▶ [Exercise instructions]:
Answer these questions from the text on food poisoning:
(a) How soon after eating contaminated food does staphylococcal toxin bring on nausea and vomiting?
(b) What food has typically caused Bacillus cereus poisoning?
(c) Where does Clostridium perfringens produce its toxin?

▶ [Source text]:
____

A second serious type of food poisoning is caused by the ingestion of staphylococcal toxin produced by Staphylococcus aureus in foods such as cream puffs, mayonnaise, ice cream, or other nutritious foods that become infected with staphylococci, often carried in the nasal secretions of food handlers. Staphylococcal toxin causes a rather violent nausea and vomiting thirty minutes to six hours after consuming food contaminated with the toxin. Staphylococcus toxin is not inactivated by boiling. It generally is not fatal.
Bacillus cereus also produces a food-poisoning toxin. Steamed rice held overnight at room temperature has been a typical food causing Bacillus cereus poisoning. There are two toxins involved—one causing nausea and vomiting, the other causing diarrhea. The toxins are not inactivated by boiling.
Microorganisms Producing Food Poisoning by Toxins Formed in the Intestinal Tract
Clostridium perfringens, an anaerobic microorganism that can cause gangrene in wounds, can also cause food poisoning if it overgrows food materials, such as gravies and meats, which are then consumed. It produces its toxin in the intestinal tract of the consumer and causes diarrhea.

____

▶ [Information provided]:

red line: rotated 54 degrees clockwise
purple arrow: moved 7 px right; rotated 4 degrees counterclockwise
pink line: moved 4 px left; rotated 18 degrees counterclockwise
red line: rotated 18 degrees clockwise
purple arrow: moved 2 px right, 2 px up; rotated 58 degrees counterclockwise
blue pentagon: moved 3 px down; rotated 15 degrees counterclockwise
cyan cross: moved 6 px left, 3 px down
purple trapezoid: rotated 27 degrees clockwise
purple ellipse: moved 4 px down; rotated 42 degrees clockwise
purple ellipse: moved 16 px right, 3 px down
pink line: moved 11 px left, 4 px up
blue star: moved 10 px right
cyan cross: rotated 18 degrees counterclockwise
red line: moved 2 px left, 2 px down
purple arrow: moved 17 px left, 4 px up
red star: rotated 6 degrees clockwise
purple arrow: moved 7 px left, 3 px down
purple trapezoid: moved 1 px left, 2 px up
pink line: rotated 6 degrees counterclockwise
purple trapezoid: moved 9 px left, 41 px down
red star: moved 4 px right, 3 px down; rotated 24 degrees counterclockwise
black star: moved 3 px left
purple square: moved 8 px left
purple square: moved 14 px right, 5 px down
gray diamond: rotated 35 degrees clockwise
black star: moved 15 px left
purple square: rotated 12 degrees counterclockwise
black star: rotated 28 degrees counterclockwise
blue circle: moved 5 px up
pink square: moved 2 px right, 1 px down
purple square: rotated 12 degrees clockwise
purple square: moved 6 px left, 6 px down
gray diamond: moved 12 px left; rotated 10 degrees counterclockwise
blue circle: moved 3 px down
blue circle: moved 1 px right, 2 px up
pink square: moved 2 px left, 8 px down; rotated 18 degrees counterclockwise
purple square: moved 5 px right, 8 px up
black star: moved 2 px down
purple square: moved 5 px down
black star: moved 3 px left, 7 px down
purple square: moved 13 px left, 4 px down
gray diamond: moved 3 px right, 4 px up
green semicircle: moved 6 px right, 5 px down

____

▶ [Answer section]:
(a) Thirty minutes to six hours after eating.
(b) Steamed rice held overnight at room temperature.
(c) In the intestinal tract of the person who eats the food.